# Assignment:
In the data below, which lines hold "both"? Copy every one.

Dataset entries

===============

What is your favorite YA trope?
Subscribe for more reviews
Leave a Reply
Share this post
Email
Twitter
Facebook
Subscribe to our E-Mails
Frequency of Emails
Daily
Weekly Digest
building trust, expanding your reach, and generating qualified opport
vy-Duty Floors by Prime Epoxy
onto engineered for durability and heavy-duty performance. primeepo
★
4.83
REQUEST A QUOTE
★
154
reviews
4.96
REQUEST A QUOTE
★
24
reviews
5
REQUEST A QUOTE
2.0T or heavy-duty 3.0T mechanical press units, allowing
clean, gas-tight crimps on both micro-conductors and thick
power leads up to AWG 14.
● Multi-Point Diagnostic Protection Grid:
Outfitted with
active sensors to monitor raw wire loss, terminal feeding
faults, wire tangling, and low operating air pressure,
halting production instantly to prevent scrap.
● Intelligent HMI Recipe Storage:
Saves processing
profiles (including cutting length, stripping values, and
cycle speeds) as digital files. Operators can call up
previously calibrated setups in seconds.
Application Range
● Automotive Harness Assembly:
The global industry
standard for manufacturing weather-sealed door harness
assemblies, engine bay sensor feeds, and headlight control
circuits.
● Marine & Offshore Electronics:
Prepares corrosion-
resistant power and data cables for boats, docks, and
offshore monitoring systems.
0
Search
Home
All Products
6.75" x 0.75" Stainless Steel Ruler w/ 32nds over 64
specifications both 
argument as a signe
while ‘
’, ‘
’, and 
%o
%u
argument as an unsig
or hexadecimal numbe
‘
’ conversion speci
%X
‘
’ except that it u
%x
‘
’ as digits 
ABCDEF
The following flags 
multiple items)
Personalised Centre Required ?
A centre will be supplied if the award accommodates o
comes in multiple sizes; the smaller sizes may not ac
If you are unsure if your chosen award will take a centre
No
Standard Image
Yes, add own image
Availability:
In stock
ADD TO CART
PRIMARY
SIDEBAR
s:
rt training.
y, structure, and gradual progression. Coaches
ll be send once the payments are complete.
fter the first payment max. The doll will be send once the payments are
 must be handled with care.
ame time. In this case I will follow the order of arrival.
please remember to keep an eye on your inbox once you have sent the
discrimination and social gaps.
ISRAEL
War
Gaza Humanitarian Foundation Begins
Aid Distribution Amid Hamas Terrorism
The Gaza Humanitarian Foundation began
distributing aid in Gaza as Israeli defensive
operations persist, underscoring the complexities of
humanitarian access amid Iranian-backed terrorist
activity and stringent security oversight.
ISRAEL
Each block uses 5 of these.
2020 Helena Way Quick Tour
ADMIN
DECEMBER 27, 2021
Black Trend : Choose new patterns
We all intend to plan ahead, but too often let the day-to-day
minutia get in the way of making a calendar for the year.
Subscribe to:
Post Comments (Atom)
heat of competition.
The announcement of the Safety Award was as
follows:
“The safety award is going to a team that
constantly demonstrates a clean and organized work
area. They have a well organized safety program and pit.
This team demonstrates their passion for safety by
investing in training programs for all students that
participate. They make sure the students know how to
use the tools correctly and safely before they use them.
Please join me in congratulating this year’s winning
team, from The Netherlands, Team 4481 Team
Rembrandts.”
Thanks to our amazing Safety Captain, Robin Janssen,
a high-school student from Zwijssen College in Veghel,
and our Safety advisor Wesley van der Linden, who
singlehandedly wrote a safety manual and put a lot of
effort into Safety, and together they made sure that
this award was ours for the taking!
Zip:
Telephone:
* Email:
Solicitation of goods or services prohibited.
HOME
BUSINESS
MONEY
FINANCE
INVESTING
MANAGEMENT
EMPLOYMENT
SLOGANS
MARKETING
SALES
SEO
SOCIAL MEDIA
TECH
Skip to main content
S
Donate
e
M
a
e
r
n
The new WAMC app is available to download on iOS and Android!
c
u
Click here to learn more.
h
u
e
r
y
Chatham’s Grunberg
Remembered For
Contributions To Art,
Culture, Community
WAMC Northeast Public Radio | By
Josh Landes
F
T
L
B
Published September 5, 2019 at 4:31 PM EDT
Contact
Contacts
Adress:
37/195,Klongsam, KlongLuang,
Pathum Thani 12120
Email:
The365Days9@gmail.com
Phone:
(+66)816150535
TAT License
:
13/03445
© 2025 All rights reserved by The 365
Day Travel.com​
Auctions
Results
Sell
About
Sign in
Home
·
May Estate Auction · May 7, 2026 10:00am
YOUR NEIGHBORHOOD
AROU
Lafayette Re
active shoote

===============

# Result for this exercise:
clean, gas-tight crimps on both micro-conductors and thick
specifications both 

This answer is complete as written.